The chain parts in two. All the sounds of the audience die out, and even Dalca pauses.

“Well done,” Pa says.

Dalca continues. “If the Beast is destroyed, the accused will stand for the Third Trial. If the accused are killed, the Trials conclude.”

He says it so easily.Killed.

On the other side of the arena, circular stone doors begin to grind open, as if pulled by unseen hands. Dalca’s voice echoes. “May the fates show no mercy.
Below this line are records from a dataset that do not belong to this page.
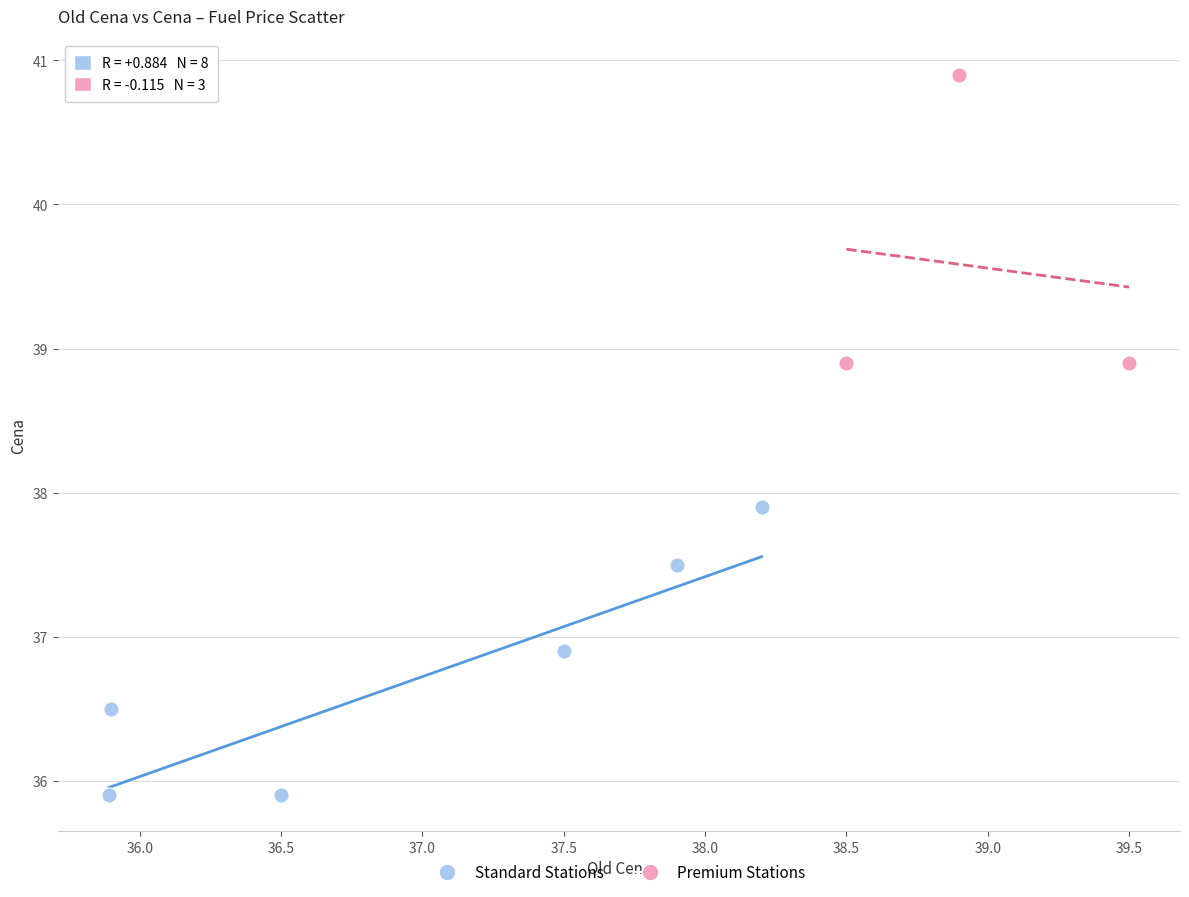

Which series contains the highest Y value?

Premium Stations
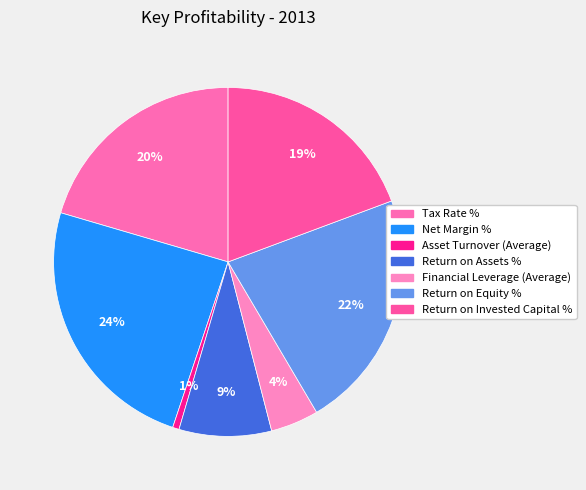

True or false: Asset Turnover (Average) accounts for 1% of the total.

True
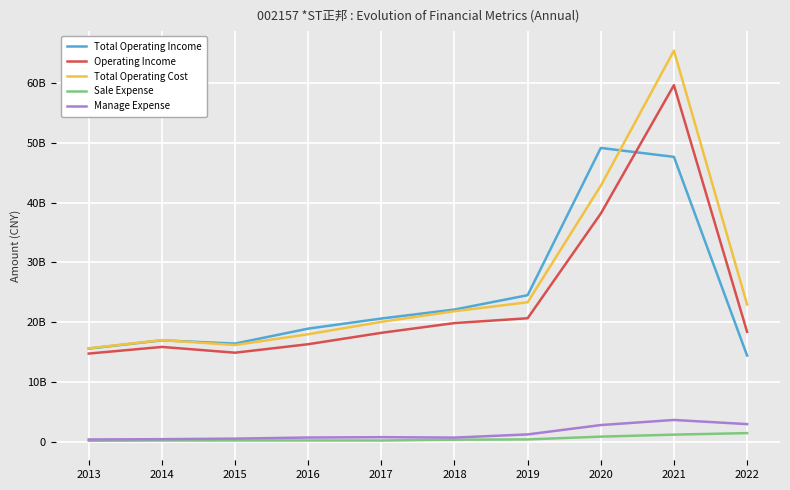

Is this an area chart (filled region under the line)?

No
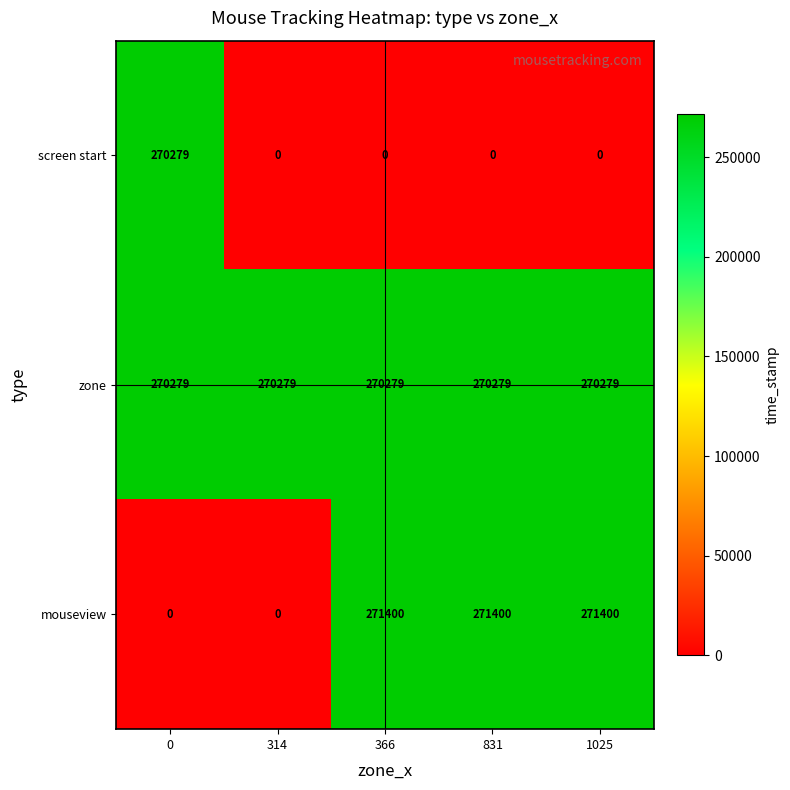

What is the total value across all series at 314?

270279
Now...” Dalca waits until I raise my gaze to meet his. “Let the Second Trial begin.”

He says it to me—not the crowd, not Pa. Eyes fixed on me, he lowers himself onto his throne.

The grinding stops as the circular doors stand open. Whatever the beast is, it’s hidden in the darkness.

“Vesper. Remember, follow my lead.” Pa runs toward the center and begins laying out ikons on the floor, drawing quickly with Cas’s charcoal.

I follow on his heels, drawing out the ikons he taught me. He’s done three, linking them with a series of lines and arcs, by the time I’ve finished my first.

A gasp rises from the crowd. Someone screams. I keep my focus on the ground, on the ikon.

It’s only when Pa sucks in a sharp breath that I look up.

A stormbeast.

A four-legged creature the size of Amma’s living room, so tall I don’t come to its chin. Its body bulges with roiling stormcloud, and its face rapidly melts from a lion’s to a horned elk’s, to a crocodile’s. Every horrible beast out of a fairy book come to life in one body. Its tailswishes back and forth—with each swish going from bushy to scaled to coiled and on and on.

I’ve never seen a stormbeast struggle like this, as if it’s too angry to keep its shape.